TASK: Please return all of the entries below exactly as they are written.

PROVIDED RECORDS:
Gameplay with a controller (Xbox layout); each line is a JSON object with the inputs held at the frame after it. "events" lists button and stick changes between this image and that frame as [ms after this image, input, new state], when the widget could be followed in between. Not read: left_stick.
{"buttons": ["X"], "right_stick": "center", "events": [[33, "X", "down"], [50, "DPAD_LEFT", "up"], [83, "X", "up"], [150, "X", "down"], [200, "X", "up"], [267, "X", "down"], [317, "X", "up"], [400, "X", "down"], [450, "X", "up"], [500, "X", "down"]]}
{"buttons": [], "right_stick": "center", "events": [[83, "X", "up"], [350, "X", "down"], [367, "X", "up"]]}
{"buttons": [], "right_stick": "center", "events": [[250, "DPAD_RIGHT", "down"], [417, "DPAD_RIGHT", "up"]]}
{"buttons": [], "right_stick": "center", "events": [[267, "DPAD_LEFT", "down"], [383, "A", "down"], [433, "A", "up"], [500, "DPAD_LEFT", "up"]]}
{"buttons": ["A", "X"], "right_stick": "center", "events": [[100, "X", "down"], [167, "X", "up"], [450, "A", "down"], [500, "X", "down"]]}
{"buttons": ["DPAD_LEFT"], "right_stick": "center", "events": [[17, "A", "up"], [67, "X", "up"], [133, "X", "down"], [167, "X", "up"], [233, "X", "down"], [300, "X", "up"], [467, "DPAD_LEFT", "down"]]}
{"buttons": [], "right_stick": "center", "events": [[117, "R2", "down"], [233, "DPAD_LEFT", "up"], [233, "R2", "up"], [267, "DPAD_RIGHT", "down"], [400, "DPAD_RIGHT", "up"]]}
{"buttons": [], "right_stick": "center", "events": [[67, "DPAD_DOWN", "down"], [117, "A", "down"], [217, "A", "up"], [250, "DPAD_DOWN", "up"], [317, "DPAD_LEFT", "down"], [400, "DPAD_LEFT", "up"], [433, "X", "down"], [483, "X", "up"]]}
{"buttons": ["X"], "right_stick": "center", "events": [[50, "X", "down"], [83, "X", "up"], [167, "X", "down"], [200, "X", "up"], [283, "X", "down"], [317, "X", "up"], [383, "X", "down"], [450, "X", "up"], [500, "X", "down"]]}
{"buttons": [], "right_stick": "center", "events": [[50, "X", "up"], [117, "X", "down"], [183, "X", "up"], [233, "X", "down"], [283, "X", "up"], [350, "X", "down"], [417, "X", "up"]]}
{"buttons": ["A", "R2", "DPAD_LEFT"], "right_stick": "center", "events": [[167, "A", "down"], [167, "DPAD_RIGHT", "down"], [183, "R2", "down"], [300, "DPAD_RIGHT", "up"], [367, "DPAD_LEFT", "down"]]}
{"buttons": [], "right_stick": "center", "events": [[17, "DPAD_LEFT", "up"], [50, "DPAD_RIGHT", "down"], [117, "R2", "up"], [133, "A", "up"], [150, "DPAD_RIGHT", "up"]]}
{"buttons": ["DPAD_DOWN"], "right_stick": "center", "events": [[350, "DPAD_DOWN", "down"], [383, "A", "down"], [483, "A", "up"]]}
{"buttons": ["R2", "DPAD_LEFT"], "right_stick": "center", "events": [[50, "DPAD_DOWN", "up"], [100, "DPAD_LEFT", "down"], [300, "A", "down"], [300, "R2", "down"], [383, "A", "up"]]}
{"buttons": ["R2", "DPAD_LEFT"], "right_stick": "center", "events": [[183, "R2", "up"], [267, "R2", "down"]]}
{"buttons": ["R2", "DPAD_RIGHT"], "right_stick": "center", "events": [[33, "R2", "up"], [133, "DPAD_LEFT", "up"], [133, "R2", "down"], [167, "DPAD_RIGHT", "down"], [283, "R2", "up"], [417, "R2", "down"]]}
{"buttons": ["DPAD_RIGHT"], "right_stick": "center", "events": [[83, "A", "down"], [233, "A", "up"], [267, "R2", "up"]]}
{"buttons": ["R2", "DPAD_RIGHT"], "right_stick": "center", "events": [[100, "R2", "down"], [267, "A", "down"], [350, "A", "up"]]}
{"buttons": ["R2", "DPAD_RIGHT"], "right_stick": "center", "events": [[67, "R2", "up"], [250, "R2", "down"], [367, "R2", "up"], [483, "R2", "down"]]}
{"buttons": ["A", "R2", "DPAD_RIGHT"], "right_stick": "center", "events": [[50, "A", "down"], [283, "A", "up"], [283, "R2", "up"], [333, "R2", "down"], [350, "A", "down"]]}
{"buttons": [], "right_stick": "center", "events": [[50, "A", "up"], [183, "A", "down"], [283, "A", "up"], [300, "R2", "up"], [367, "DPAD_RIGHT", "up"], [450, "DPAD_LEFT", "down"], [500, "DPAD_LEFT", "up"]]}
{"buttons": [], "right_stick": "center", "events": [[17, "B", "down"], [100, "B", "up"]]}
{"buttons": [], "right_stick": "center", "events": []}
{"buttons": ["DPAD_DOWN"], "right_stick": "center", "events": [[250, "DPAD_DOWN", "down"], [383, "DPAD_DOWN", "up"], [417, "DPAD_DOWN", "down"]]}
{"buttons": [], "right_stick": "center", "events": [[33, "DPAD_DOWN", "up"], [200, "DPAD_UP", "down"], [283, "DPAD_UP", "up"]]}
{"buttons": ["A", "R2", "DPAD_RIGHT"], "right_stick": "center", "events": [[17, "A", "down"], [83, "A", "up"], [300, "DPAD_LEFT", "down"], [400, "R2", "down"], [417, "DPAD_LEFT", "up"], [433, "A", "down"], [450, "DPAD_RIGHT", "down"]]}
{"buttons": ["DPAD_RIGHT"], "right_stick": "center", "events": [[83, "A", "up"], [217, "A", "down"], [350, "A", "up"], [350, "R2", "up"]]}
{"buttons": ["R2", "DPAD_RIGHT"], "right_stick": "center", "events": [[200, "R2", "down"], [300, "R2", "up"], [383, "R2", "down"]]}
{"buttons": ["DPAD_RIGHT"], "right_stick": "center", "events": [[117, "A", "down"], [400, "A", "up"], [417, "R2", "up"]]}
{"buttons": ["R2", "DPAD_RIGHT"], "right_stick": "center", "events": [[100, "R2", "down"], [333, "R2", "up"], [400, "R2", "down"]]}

EXERCISE RESULT:
Gameplay with a controller (Xbox layout); each line is a JSON object with the inputs held at the frame after it. "events" lists button and stick changes between this image and that frame as [ms after this image, input, new state], when the widget could be followed in between. Not read: left_stick.
{"buttons": ["X"], "right_stick": "center", "events": [[33, "X", "down"], [50, "DPAD_LEFT", "up"], [83, "X", "up"], [150, "X", "down"], [200, "X", "up"], [267, "X", "down"], [317, "X", "up"], [400, "X", "down"], [450, "X", "up"], [500, "X", "down"]]}
{"buttons": [], "right_stick": "center", "events": [[83, "X", "up"], [350, "X", "down"], [367, "X", "up"]]}
{"buttons": [], "right_stick": "center", "events": [[250, "DPAD_RIGHT", "down"], [417, "DPAD_RIGHT", "up"]]}
{"buttons": [], "right_stick": "center", "events": [[267, "DPAD_LEFT", "down"], [383, "A", "down"], [433, "A", "up"], [500, "DPAD_LEFT", "up"]]}
{"buttons": ["A", "X"], "right_stick": "center", "events": [[100, "X", "down"], [167, "X", "up"], [450, "A", "down"], [500, "X", "down"]]}
{"buttons": ["DPAD_LEFT"], "right_stick": "center", "events": [[17, "A", "up"], [67, "X", "up"], [133, "X", "down"], [167, "X", "up"], [233, "X", "down"], [300, "X", "up"], [467, "DPAD_LEFT", "down"]]}
{"buttons": [], "right_stick": "center", "events": [[117, "R2", "down"], [233, "DPAD_LEFT", "up"], [233, "R2", "up"], [267, "DPAD_RIGHT", "down"], [400, "DPAD_RIGHT", "up"]]}
{"buttons": [], "right_stick": "center", "events": [[67, "DPAD_DOWN", "down"], [117, "A", "down"], [217, "A", "up"], [250, "DPAD_DOWN", "up"], [317, "DPAD_LEFT", "down"], [400, "DPAD_LEFT", "up"], [433, "X", "down"], [483, "X", "up"]]}
{"buttons": ["X"], "right_stick": "center", "events": [[50, "X", "down"], [83, "X", "up"], [167, "X", "down"], [200, "X", "up"], [283, "X", "down"], [317, "X", "up"], [383, "X", "down"], [450, "X", "up"], [500, "X", "down"]]}
{"buttons": [], "right_stick": "center", "events": [[50, "X", "up"], [117, "X", "down"], [183, "X", "up"], [233, "X", "down"], [283, "X", "up"], [350, "X", "down"], [417, "X", "up"]]}
{"buttons": ["A", "R2", "DPAD_LEFT"], "right_stick": "center", "events": [[167, "A", "down"], [167, "DPAD_RIGHT", "down"], [183, "R2", "down"], [300, "DPAD_RIGHT", "up"], [367, "DPAD_LEFT", "down"]]}
{"buttons": [], "right_stick": "center", "events": [[17, "DPAD_LEFT", "up"], [50, "DPAD_RIGHT", "down"], [117, "R2", "up"], [133, "A", "up"], [150, "DPAD_RIGHT", "up"]]}
{"buttons": ["DPAD_DOWN"], "right_stick": "center", "events": [[350, "DPAD_DOWN", "down"], [383, "A", "down"], [483, "A", "up"]]}
{"buttons": ["R2", "DPAD_LEFT"], "right_stick": "center", "events": [[50, "DPAD_DOWN", "up"], [100, "DPAD_LEFT", "down"], [300, "A", "down"], [300, "R2", "down"], [383, "A", "up"]]}
{"buttons": ["R2", "DPAD_LEFT"], "right_stick": "center", "events": [[183, "R2", "up"], [267, "R2", "down"]]}
{"buttons": ["R2", "DPAD_RIGHT"], "right_stick": "center", "events": [[33, "R2", "up"], [133, "DPAD_LEFT", "up"], [133, "R2", "down"], [167, "DPAD_RIGHT", "down"], [283, "R2", "up"], [417, "R2", "down"]]}
{"buttons": ["DPAD_RIGHT"], "right_stick": "center", "events": [[83, "A", "down"], [233, "A", "up"], [267, "R2", "up"]]}
{"buttons": ["R2", "DPAD_RIGHT"], "right_stick": "center", "events": [[100, "R2", "down"], [267, "A", "down"], [350, "A", "up"]]}
{"buttons": ["R2", "DPAD_RIGHT"], "right_stick": "center", "events": [[67, "R2", "up"], [250, "R2", "down"], [367, "R2", "up"], [483, "R2", "down"]]}
{"buttons": ["A", "R2", "DPAD_RIGHT"], "right_stick": "center", "events": [[50, "A", "down"], [283, "A", "up"], [283, "R2", "up"], [333, "R2", "down"], [350, "A", "down"]]}
{"buttons": [], "right_stick": "center", "events": [[50, "A", "up"], [183, "A", "down"], [283, "A", "up"], [300, "R2", "up"], [367, "DPAD_RIGHT", "up"], [450, "DPAD_LEFT", "down"], [500, "DPAD_LEFT", "up"]]}
{"buttons": [], "right_stick": "center", "events": [[17, "B", "down"], [100, "B", "up"]]}
{"buttons": [], "right_stick": "center", "events": []}
{"buttons": ["DPAD_DOWN"], "right_stick": "center", "events": [[250, "DPAD_DOWN", "down"], [383, "DPAD_DOWN", "up"], [417, "DPAD_DOWN", "down"]]}
{"buttons": [], "right_stick": "center", "events": [[33, "DPAD_DOWN", "up"], [200, "DPAD_UP", "down"], [283, "DPAD_UP", "up"]]}
{"buttons": ["A", "R2", "DPAD_RIGHT"], "right_stick": "center", "events": [[17, "A", "down"], [83, "A", "up"], [300, "DPAD_LEFT", "down"], [400, "R2", "down"], [417, "DPAD_LEFT", "up"], [433, "A", "down"], [450, "DPAD_RIGHT", "down"]]}
{"buttons": ["DPAD_RIGHT"], "right_stick": "center", "events": [[83, "A", "up"], [217, "A", "down"], [350, "A", "up"], [350, "R2", "up"]]}
{"buttons": ["R2", "DPAD_RIGHT"], "right_stick": "center", "events": [[200, "R2", "down"], [300, "R2", "up"], [383, "R2", "down"]]}
{"buttons": ["DPAD_RIGHT"], "right_stick": "center", "events": [[117, "A", "down"], [400, "A", "up"], [417, "R2", "up"]]}
{"buttons": ["R2", "DPAD_RIGHT"], "right_stick": "center", "events": [[100, "R2", "down"], [333, "R2", "up"], [400, "R2", "down"]]}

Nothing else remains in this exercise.